Почти все его окружение volens-nolens стремилось ограничивать Гамлета в свободе, пыталось налагать на него обязанности, которые спеленали бы его волю и сломили дух, ставило его в такие обстоятельства, из которых ему почти невозможно было выйти живым, но он преодолел это. Главное, все-таки, внутренняя борьба, поиски оснований суверенной воли, реализующейся в своей форме «совпадения сущности с существованием». Основная коллизия трагедии — стремление героя к идеалу суверенной воли и жертвы ради нее. Этим заполнено все действие. Недаром музыка Шостаковича к кинофильму «Гамлет» вся построена на диссонансах.
Основная дилемма, по-разному трактуемая искусством и моралью, это судьба поведенческой установки: «быть как все» или «быть особенным». Впрочем, обе они подчиняются единому, общему для них основанию — «быть в норме». Только нормы существуют разные (в данном обществе, в его истории, а также в «ином обществе»). Если мораль ориентируется на стереотип «быть как все», то искусство позволяет обществу не застрять в историческом тупике, оно находит выход, позволяя художнику быть оригинальным — особенно в форме (и не только художнику, но и человеку, вовлеченному в сферу искусства). Такая вот «отдушина». Что касается музыки, то, вероятно, у каждого человека своя музыка, свой ритм, мелодия, набор их. Общество можно представить как грандиозную резонансную картину множества ритмов и мелодий, сливающихся в единую гармонию. Только Моцарты способны осознать, пережить и выразить [55] такую гармонию, да еще в согласии с Космосом. Многим это не дано. Многим не дано выразить диссонанс, трагическую дисгармонию личности и мира (общества, природы, судьбы).
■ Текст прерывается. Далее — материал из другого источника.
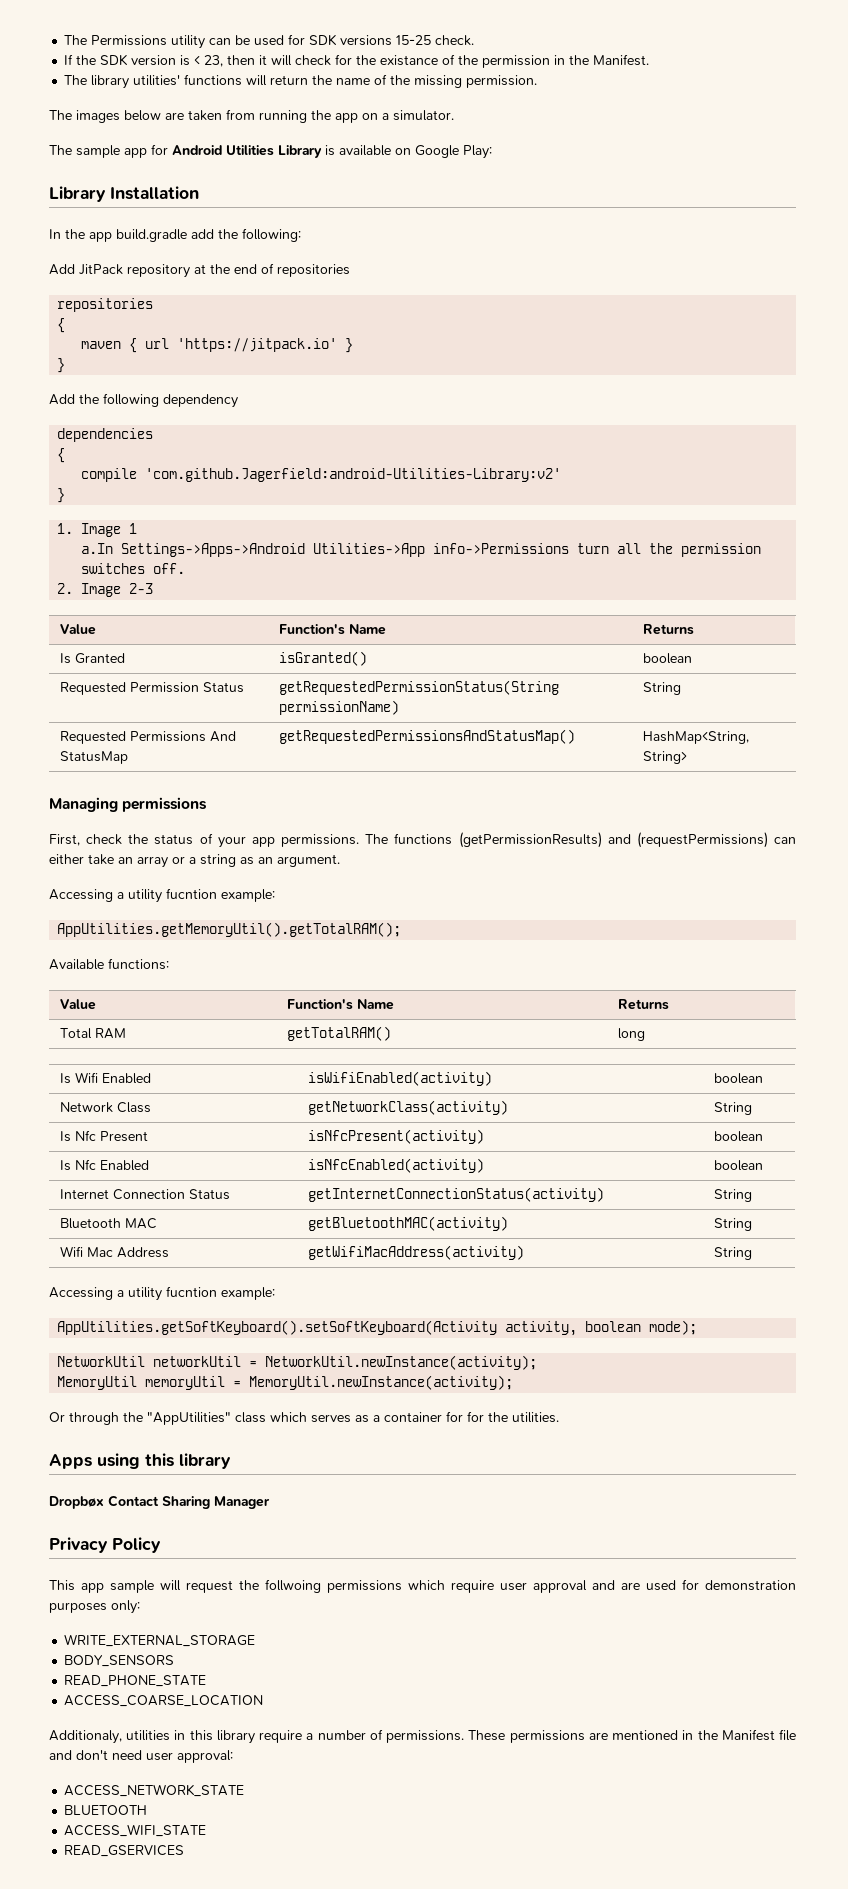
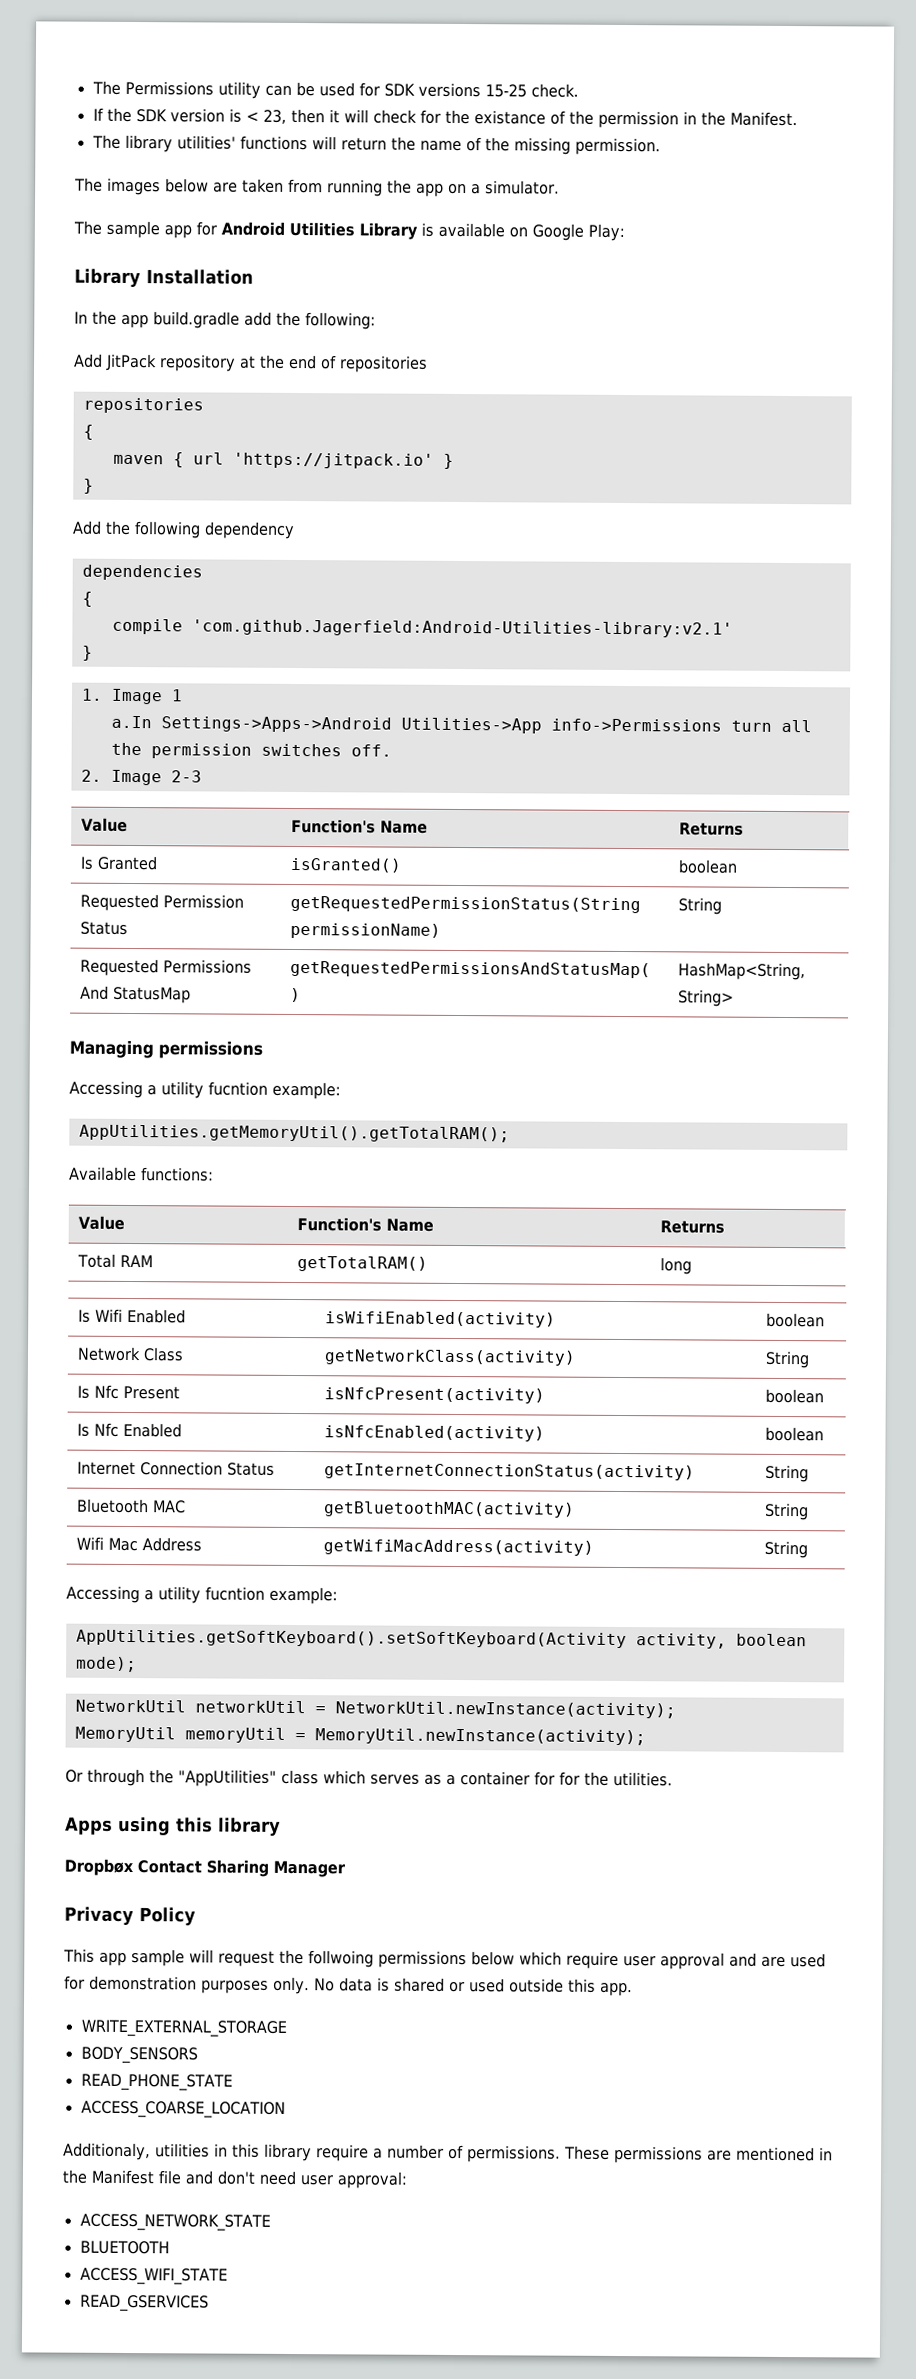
[145,468,562,482] 'com.github.Jagerfield:android-Utilities-Library:v2' -> [191,619,733,638] 'com.github.Jagerfield:Android-Utilities-library:v2.1'
[49,832,796,848] [49,854,340,868] // First, check the status of your app permissions. The functions (getPermissionResults) and (requestPermissions) can either take an array or a string as an argument. -> (263, 1050) none
(402, 1586) none -> [471,1951,515,1966] below
[111,1600,140,1614] only: -> [273,1976,633,1997] only. No data is shared or used outside this app.

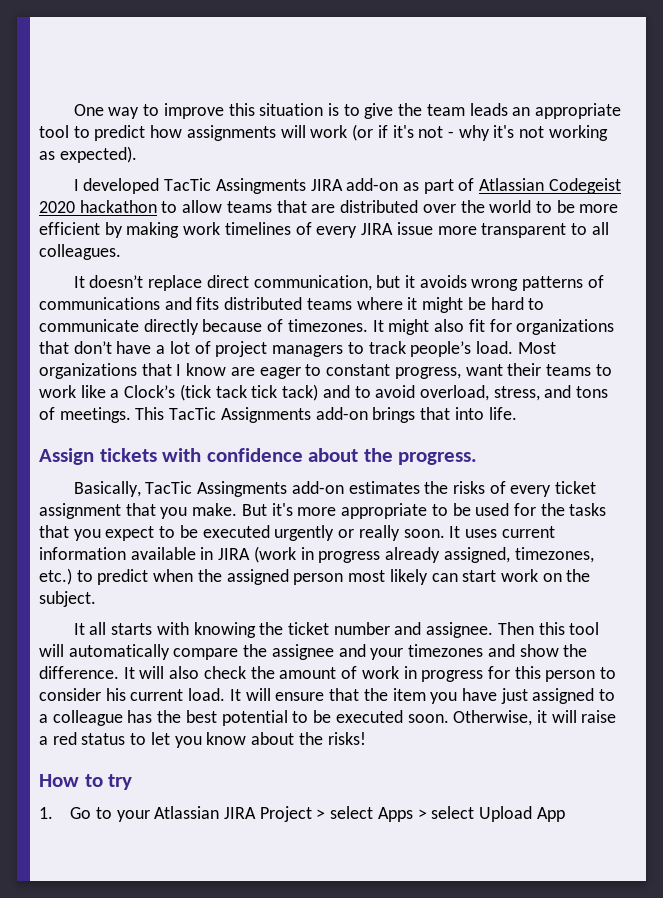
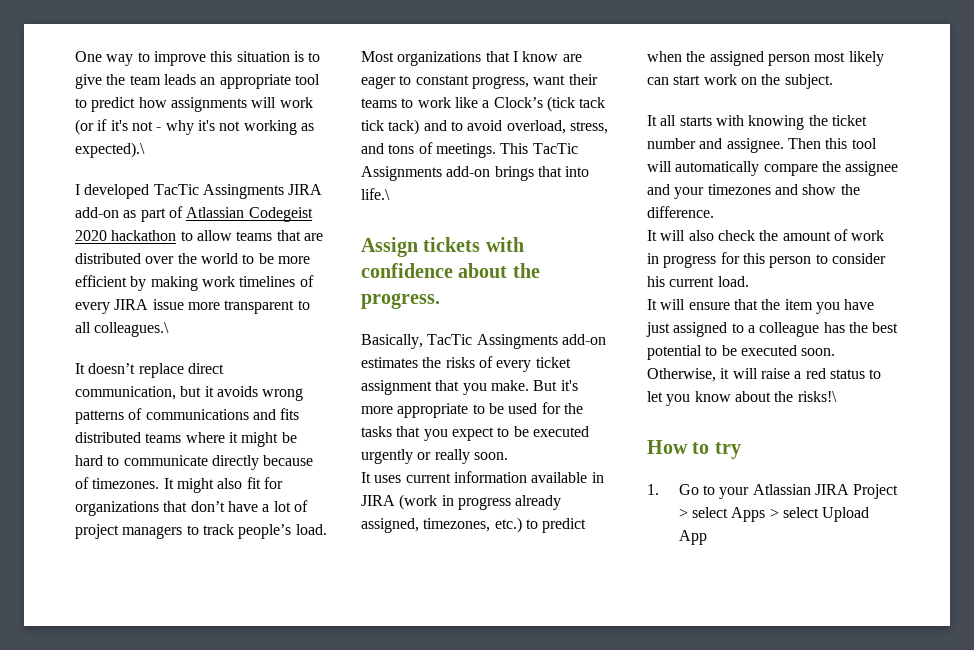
[59,146,137,163] expected). -> [75,142,145,158] expected).\
[39,244,121,260] colleagues. -> [94,322,170,337] colleagues.\
[488,407,517,420] life. -> [361,188,390,200] life.\
(445, 533) none -> (508, 456) //
(119, 672) none -> (714, 212) //
(226, 694) none -> (749, 281) //
[327,732,366,745] risks! -> [797,391,837,402] risks!\

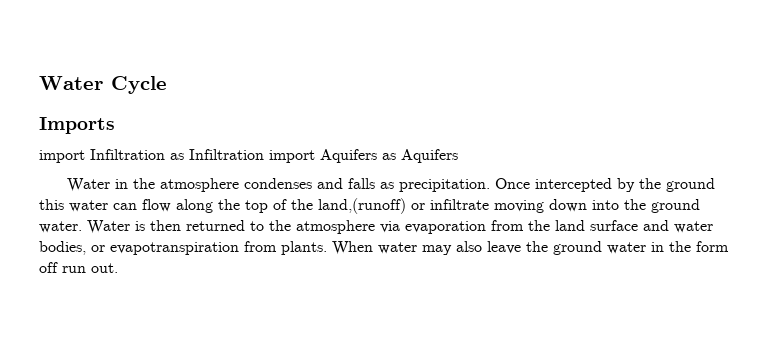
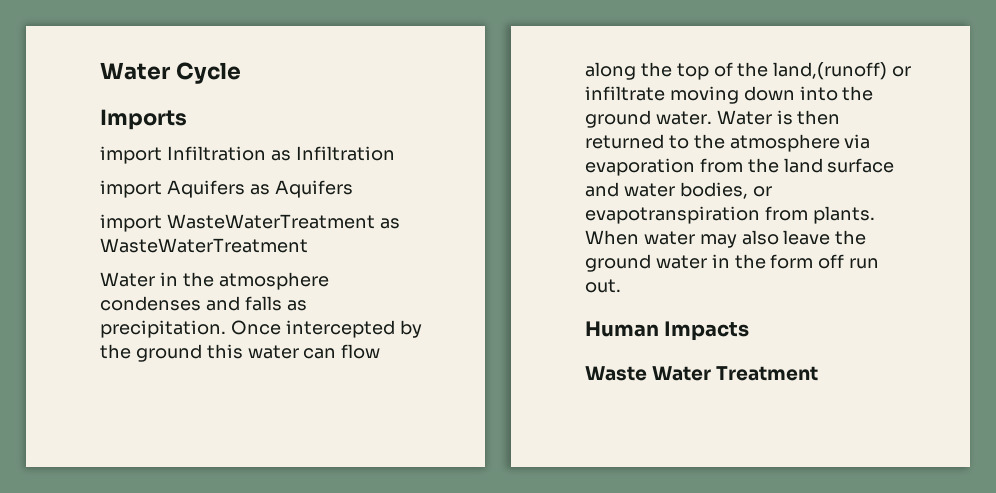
(264, 154) none -> (395, 153) //
(458, 156) none -> [100,214,400,232] [100,238,308,253] // import WasteWaterTreatment as WasteWaterTreatment
(118, 268) none -> [585,321,750,341] [585,366,819,381] // Human Impacts // Waste Water Treatment

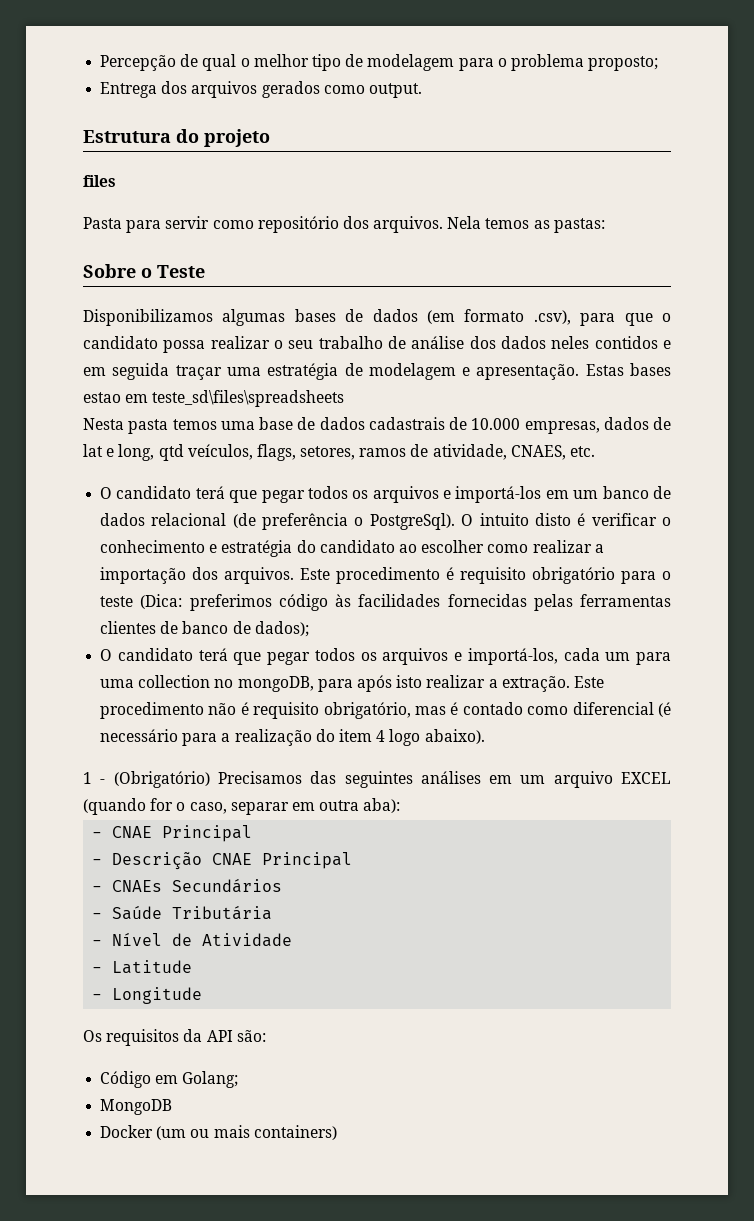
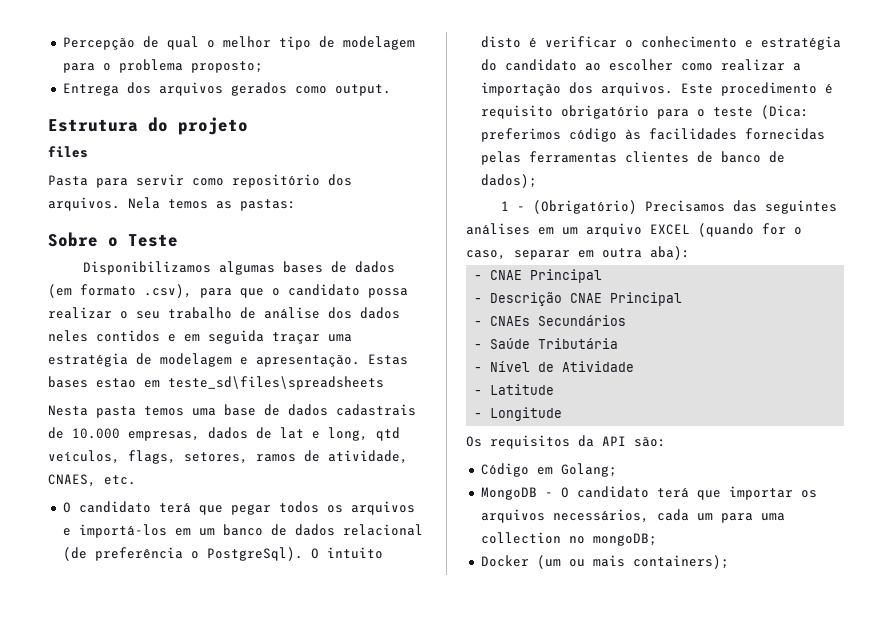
[100,648,671,665] [100,675,604,692] [100,702,671,719] [100,729,485,746] // O candidato terá que pegar todos os arquivos e importá-los, cada um para uma collection no mongoDB, para após isto realizar a extração. Este procedimento não é requisito obrigatório, mas é contado como diferencial (é necessário para a realização do item 4 logo abaixo). -> (537, 181) none
(173, 1107) none -> [544,486,817,500] [480,509,785,523] [480,532,657,546] - O candidato terá que importar os arquivos necessários, cada um para uma collection no mongoDB;
[253,1125,337,1140] containers) -> [632,555,729,569] containers);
Ф. Шиллер говорил, что в его творчестве музыкальное настроение предшествует поэтической идее. Это верно не только относительно Шиллера и поэзии, но и других видов искусства. В музыке, по мнению А. Шопенгауэра, особенно ясно проявляется воля к жизни и вообще воля. Свободное хотение выливается в радость; задавленное хотение (несвободная воля) выливается в скорбь, печаль. Мировая скорбь — самый распространенный и знаковый символ романтизма. На человека как бы давит весь мир, вся Мировая воля, — возникает вселенская грусть, скука. Но самое скучное в такой ситуации как раз гармония человека и мира, их согласие. Мир поглотил человека, Высшая Воля его подавила. Отсюда сладкие мелодии. «Ах, водевиль! А прочее все гиль!» Лишь диссонанс еще свидетельствует о каком-то сопротивлении, беспокойстве. Недаром, и это замечено многими, что вся старая музыка становится для нашего слуха слишком мелодичной, простой и прозрачной, тогда как новая музыка кажется какофонией, музыкальным хаосом. Потому что музыка прошлых поколений уже «упокоилась», а «музыка настоящего» еще бунтует, в ней еще дышат диссонансы. Так, для современников необычными и неблагозвучными были фортепьянные сонаты, написанные Моцартом в Париже. А он переживал тогда трагические дни своей жизни и чувствовал дисгармонию с миром. Великая музыка способна сформировать устойчивый ритм человека, устремленного к какой-то определенной цели. Этот ритм будет его преследовать до тех пор, пока он не достигнет желанной цели (режиссерский прием, часто используемый в театре и кино). Когда Моцарт уже мог выразить музыкой любой человеческий характер, поведение, определить уникальный ритм того или иного человеческого поступка, он вдруг создает на первый взгляд проходную, заказную оперу, главная мысль которой — «так поступают все». Быть как все — исходная и конечная идея искусства, которую каждый художник стремится выразить по-своему, оригинально. В искусстве всегда просвечивает мораль. Искусство заиграет, и музыка зазвучит, когда в них обнаружится мораль (общечеловеческая). Вот, пожалуй, такова квинтэссенция философии искусства и музыки, в частности.
[56]
К морали вообще сводится всякая деятельность. Ибо, если нет в ней морального смысла, деятельность становится выхолощенной, пустой, природной (наподобие вращения планет вокруг Солнца. Есть ли в таком вращении смысл? Вопрос!). «Давно отверженный блуждал / В пустыне мира без приюта, / Вослед за веком век бежал, / Как за минутою минута / Однообразной чередой… / И перед ним иной картины / Красы живые расцвели и т. д.» (М.Ю. Лермонтов, «Демон»).